TASK OBJECTIVE =
Below are lines of data; restate word for word those running from the line containing "listened to many" to the line containing "A second lunch", inclusive, and no others.

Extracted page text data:

^^^^^^^^^^^^^^^^

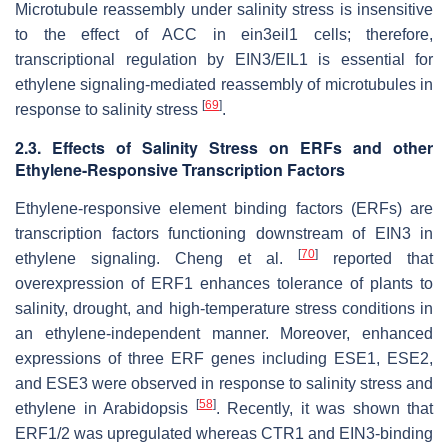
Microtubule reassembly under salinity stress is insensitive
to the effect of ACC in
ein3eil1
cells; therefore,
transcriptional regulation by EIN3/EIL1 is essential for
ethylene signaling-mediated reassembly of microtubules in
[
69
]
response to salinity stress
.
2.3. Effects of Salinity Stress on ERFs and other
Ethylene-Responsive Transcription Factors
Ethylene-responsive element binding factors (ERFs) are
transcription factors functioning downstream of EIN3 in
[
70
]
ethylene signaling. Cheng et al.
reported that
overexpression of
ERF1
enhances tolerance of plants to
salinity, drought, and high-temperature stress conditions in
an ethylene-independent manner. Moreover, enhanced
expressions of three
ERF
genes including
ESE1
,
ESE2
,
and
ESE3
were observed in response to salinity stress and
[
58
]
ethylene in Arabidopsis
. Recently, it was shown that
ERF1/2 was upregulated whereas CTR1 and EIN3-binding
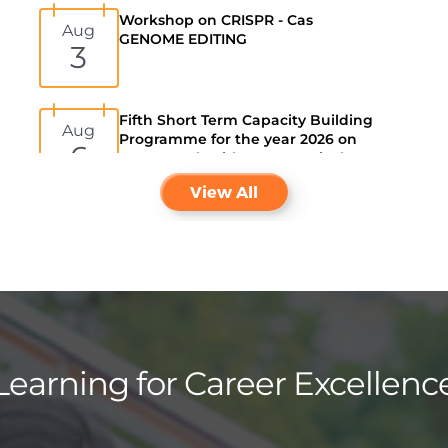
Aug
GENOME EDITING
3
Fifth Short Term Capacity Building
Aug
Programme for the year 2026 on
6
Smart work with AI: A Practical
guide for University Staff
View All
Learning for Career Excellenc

^^^^^^^^^^^^^^^^

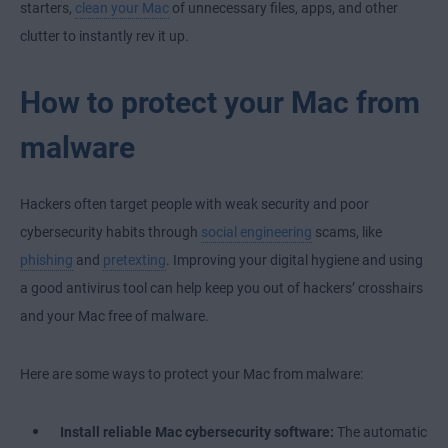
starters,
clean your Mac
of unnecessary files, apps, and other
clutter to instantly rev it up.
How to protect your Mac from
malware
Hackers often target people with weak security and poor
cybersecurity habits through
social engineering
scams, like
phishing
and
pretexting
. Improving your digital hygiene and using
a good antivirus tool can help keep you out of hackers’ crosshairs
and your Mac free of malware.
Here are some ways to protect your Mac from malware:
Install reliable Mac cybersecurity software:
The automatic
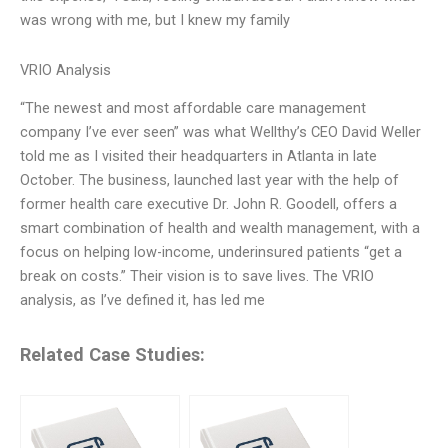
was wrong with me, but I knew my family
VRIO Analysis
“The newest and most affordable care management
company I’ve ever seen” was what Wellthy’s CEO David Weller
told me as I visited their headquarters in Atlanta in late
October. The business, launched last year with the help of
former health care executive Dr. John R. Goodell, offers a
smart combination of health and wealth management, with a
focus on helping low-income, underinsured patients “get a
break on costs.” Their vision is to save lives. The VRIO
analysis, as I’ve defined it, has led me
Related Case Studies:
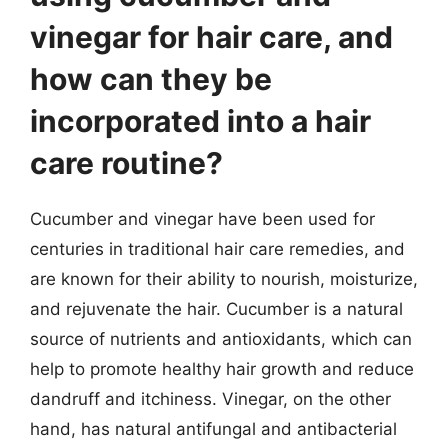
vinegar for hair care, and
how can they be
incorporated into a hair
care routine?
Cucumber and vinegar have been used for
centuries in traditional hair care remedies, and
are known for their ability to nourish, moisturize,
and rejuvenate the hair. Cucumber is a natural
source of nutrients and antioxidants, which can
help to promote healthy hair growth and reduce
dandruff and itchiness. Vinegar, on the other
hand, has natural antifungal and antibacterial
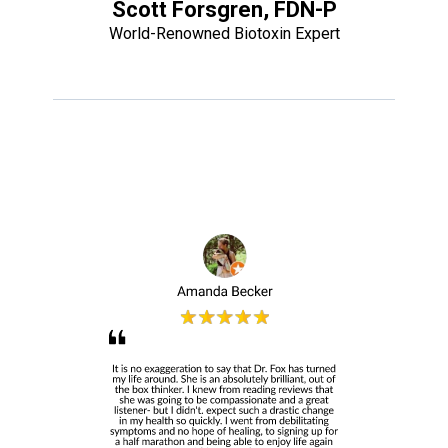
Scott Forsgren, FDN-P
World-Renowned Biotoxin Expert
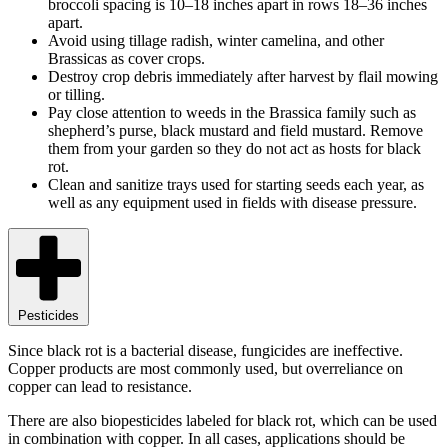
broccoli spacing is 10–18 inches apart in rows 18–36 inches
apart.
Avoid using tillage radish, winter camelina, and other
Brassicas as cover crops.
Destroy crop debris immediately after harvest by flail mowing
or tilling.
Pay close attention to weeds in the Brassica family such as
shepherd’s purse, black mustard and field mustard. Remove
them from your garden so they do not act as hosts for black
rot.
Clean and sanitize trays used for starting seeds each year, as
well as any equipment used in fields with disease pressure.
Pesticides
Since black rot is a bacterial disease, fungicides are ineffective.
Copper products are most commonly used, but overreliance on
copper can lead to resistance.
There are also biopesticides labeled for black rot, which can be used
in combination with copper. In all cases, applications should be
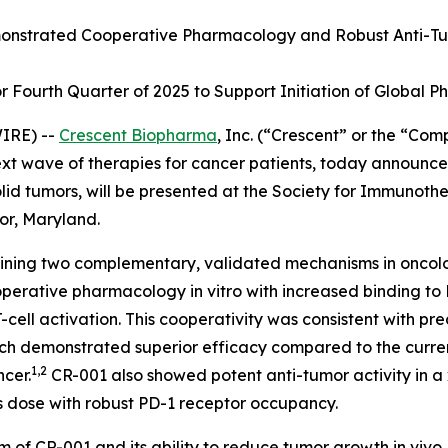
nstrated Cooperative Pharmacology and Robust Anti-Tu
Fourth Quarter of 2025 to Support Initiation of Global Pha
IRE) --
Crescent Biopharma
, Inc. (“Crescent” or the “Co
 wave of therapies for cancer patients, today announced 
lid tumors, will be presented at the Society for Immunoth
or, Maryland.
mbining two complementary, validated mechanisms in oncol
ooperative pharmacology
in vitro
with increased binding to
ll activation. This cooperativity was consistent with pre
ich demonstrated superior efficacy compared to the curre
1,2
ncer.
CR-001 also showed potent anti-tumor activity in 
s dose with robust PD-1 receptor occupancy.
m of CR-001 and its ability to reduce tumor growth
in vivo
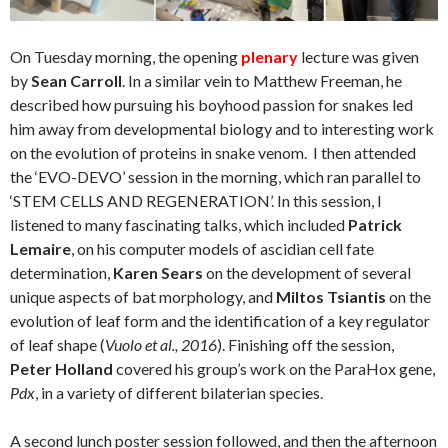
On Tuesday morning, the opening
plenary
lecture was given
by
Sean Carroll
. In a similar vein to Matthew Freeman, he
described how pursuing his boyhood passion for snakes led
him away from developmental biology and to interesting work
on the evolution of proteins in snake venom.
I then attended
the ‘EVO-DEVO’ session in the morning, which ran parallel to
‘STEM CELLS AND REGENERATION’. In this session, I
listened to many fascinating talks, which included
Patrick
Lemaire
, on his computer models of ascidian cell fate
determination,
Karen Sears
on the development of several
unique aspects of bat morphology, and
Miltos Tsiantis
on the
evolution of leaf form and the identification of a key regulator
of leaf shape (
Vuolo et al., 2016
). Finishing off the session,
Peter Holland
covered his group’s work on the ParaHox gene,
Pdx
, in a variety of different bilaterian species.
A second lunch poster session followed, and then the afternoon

^^^^^^^^^^^^^^^^

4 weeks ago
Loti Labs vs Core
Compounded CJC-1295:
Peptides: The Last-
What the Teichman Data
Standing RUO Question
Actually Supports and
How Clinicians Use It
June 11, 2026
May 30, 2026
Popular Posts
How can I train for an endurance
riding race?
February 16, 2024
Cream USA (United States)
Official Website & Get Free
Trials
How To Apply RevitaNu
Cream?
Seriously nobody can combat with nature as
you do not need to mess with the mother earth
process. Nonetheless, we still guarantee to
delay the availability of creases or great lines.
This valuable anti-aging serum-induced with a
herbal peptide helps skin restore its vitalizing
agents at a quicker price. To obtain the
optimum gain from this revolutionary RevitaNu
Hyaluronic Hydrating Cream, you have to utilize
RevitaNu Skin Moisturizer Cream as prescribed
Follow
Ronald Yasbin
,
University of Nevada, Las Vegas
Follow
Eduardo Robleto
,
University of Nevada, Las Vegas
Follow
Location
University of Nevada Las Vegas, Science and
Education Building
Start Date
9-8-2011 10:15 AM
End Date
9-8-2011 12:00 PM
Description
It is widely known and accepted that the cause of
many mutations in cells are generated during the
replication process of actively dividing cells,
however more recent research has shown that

^^^^^^^^^^^^^^^^

RESPONSE TO THE EXERCISE =
listened to many fascinating talks, which included
Patrick
Lemaire
, on his computer models of ascidian cell fate
determination,
Karen Sears
on the development of several
unique aspects of bat morphology, and
Miltos Tsiantis
on the
evolution of leaf form and the identification of a key regulator
of leaf shape (
Vuolo et al., 2016
). Finishing off the session,
Peter Holland
covered his group’s work on the ParaHox gene,
Pdx
, in a variety of different bilaterian species.
A second lunch poster session followed, and then the afternoon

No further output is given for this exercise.